Stored items
———

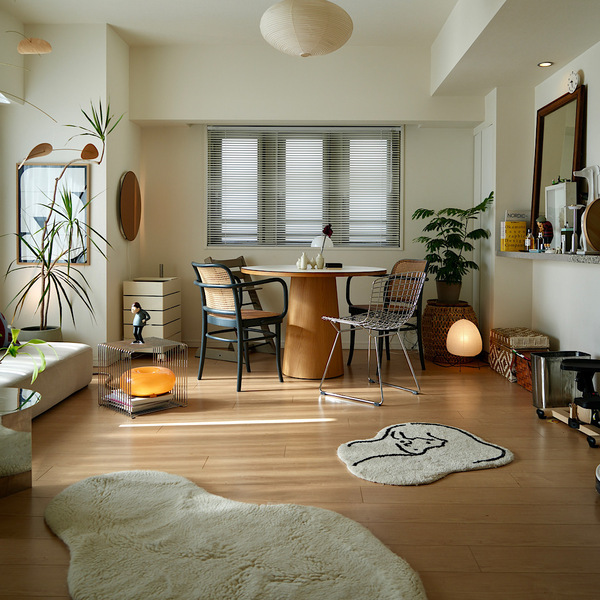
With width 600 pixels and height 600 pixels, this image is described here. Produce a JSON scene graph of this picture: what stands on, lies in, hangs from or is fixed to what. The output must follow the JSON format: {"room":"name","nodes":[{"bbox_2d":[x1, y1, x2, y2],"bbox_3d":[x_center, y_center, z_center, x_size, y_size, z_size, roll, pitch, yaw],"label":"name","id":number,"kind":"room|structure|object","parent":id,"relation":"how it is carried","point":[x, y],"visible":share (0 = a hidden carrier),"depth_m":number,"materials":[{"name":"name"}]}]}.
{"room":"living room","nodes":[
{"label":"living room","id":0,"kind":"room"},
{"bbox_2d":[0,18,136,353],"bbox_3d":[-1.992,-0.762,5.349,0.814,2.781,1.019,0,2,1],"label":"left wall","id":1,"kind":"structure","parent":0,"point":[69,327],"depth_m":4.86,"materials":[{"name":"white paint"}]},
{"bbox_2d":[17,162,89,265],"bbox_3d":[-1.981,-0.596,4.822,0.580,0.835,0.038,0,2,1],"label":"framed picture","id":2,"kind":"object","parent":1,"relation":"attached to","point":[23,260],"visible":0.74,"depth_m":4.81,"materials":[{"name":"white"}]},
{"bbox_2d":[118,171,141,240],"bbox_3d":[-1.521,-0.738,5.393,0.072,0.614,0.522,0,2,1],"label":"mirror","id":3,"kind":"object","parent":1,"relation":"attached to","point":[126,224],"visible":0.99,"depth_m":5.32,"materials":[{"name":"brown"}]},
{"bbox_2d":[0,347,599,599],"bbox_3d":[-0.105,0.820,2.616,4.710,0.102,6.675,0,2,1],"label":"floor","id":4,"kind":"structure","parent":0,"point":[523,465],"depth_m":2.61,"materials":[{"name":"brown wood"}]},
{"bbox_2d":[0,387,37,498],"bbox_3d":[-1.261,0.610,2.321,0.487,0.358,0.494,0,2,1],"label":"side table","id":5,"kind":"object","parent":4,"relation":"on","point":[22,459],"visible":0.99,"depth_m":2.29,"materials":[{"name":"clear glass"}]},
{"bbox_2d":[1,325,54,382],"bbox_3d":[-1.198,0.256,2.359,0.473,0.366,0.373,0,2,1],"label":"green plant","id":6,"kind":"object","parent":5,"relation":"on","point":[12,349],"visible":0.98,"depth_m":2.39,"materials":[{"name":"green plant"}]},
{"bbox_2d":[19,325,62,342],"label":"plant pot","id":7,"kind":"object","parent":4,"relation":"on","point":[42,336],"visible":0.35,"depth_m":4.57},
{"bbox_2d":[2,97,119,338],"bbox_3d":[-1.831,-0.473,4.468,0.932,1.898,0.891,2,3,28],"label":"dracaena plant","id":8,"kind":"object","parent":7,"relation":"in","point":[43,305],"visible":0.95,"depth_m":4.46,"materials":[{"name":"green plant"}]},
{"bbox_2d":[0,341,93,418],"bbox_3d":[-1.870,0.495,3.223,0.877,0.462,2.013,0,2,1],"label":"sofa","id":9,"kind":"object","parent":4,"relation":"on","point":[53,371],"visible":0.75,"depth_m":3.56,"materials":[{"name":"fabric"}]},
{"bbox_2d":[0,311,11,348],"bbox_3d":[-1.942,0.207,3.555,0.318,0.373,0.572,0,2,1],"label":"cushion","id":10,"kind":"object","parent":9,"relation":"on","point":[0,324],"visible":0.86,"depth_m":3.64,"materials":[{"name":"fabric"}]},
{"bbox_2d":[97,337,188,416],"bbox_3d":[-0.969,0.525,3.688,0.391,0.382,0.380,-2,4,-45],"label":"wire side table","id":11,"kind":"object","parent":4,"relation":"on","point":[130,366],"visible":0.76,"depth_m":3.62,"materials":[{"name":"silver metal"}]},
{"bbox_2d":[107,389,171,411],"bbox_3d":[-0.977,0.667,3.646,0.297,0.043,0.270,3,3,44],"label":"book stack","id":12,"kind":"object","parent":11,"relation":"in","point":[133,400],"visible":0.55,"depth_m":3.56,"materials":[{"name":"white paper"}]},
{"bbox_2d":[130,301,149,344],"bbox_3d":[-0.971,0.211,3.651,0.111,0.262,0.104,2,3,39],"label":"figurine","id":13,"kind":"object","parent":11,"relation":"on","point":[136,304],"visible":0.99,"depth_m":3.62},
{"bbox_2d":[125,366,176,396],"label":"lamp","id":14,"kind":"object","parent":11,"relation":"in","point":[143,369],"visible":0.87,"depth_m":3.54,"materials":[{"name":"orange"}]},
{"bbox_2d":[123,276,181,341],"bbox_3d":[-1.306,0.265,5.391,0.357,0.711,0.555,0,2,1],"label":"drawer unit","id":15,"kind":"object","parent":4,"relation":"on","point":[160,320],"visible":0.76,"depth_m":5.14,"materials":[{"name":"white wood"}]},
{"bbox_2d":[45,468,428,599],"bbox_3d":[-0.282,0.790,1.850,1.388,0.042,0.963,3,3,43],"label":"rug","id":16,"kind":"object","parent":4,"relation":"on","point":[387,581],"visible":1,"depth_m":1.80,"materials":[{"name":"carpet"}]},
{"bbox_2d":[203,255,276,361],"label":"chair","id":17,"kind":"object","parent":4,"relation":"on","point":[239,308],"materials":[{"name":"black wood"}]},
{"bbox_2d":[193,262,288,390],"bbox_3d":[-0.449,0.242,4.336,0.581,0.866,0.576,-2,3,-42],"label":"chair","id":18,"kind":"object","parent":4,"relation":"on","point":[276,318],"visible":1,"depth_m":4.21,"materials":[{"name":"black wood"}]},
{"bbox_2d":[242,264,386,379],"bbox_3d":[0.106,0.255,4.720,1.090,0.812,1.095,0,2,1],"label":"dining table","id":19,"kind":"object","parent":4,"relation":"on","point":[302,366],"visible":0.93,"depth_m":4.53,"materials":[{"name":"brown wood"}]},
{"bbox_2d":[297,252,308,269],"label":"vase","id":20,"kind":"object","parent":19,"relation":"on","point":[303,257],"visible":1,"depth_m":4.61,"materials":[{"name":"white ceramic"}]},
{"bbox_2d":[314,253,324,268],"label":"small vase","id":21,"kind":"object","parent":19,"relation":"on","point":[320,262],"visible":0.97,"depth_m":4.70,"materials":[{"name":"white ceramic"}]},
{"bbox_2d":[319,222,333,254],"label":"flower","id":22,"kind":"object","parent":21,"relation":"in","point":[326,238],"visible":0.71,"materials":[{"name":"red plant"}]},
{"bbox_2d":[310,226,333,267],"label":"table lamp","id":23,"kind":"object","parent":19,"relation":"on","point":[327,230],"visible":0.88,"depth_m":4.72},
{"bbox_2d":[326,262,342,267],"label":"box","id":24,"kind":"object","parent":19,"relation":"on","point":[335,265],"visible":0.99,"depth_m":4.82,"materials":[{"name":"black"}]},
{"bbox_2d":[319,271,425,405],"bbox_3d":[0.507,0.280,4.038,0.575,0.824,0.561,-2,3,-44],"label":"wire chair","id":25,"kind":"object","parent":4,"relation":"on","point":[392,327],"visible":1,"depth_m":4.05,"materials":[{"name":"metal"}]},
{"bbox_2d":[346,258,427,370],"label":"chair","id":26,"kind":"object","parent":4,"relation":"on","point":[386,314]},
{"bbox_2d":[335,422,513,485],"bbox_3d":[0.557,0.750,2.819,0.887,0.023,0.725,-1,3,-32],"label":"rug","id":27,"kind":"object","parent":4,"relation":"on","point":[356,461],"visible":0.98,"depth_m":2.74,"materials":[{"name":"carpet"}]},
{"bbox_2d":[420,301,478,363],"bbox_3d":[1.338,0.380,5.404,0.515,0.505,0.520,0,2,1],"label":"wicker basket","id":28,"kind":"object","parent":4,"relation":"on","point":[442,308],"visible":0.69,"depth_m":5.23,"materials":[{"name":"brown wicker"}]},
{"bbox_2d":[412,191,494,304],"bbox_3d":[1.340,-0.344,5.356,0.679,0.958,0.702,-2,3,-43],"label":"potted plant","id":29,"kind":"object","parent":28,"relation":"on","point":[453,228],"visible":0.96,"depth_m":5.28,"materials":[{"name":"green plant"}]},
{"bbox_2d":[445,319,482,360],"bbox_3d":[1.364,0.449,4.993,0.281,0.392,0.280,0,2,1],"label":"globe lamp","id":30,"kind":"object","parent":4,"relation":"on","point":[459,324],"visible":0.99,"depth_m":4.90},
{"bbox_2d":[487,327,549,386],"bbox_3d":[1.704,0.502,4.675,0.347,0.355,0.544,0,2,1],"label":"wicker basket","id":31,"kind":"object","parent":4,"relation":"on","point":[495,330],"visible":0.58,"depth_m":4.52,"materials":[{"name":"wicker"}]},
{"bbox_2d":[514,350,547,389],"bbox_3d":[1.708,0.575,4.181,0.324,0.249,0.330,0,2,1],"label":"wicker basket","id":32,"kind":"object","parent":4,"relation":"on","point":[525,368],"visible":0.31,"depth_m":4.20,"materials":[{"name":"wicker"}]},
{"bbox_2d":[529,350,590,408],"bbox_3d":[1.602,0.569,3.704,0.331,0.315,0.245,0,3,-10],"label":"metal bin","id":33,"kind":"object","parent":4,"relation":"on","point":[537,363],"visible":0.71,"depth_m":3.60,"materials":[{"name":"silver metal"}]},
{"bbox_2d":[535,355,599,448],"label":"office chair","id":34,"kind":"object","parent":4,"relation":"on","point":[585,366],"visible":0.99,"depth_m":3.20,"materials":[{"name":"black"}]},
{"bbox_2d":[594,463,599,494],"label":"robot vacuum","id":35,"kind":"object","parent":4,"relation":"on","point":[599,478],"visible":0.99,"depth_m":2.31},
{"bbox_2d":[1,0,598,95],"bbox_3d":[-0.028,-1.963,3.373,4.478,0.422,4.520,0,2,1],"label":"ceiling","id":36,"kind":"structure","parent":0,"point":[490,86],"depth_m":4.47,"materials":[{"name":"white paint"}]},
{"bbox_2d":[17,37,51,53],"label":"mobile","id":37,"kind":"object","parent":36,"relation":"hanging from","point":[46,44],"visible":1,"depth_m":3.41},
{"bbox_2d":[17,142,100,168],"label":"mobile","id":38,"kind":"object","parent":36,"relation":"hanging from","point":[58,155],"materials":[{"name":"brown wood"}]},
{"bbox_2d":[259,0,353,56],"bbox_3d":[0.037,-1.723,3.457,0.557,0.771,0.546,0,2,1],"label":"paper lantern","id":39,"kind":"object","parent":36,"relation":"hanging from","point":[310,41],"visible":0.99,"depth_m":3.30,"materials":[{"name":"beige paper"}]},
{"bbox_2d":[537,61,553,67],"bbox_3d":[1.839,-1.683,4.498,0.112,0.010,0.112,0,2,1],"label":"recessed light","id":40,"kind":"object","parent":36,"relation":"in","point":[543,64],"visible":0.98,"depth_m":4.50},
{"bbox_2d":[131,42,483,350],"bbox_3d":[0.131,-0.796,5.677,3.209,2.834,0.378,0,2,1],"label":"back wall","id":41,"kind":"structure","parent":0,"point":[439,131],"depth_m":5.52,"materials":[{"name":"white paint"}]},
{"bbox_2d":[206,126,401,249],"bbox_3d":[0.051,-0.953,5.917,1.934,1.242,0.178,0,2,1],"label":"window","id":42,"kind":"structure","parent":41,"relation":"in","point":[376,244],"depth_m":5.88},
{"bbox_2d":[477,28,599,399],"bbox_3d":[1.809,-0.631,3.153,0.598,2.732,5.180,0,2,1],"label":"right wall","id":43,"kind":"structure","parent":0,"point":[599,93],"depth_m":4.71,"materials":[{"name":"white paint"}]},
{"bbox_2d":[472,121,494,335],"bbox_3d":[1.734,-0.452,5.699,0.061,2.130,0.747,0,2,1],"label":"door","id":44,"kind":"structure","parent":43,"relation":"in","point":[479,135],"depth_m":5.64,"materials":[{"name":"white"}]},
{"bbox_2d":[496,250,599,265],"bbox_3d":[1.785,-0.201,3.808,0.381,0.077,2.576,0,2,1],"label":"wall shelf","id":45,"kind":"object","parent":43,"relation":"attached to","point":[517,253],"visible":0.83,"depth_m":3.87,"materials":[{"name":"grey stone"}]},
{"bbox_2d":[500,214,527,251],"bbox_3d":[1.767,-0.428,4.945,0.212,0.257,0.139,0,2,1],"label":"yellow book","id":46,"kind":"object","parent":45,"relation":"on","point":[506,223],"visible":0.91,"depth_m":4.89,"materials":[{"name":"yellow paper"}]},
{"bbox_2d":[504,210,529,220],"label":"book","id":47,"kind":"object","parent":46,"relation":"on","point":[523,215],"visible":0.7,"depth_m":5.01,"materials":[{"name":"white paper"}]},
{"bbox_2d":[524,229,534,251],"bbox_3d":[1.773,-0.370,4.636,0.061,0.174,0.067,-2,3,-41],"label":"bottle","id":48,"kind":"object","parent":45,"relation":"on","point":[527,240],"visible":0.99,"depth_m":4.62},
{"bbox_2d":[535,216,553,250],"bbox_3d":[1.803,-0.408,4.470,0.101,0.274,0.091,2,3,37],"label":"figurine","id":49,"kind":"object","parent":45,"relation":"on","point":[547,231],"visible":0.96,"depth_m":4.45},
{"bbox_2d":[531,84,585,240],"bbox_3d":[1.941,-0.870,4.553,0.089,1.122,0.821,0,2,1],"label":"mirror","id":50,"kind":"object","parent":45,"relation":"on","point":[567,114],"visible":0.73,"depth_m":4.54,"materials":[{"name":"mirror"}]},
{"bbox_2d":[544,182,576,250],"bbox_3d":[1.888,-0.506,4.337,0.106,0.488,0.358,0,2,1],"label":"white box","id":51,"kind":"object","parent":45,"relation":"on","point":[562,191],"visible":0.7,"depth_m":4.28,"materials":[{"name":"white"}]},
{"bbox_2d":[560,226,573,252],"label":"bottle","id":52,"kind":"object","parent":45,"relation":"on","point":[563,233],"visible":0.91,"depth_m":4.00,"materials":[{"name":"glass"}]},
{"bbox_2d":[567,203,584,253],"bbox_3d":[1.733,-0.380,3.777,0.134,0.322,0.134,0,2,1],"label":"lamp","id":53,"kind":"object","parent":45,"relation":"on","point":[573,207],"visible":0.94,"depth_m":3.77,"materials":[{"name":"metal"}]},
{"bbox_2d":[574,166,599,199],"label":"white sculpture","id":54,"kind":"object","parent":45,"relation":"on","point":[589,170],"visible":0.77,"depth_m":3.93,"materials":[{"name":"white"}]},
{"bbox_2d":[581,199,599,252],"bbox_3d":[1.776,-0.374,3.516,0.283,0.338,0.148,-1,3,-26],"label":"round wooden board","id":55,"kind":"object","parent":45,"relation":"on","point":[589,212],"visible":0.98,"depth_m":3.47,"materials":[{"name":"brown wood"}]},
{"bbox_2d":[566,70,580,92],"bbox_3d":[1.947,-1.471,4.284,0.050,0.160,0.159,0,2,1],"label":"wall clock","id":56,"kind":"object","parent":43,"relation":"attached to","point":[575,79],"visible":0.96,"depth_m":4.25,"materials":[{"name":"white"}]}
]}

———

Look through the lines above and collect those with the word "living".

* **ANSWER AREA**
{"room":"living room","nodes":[
{"label":"living room","id":0,"kind":"room"},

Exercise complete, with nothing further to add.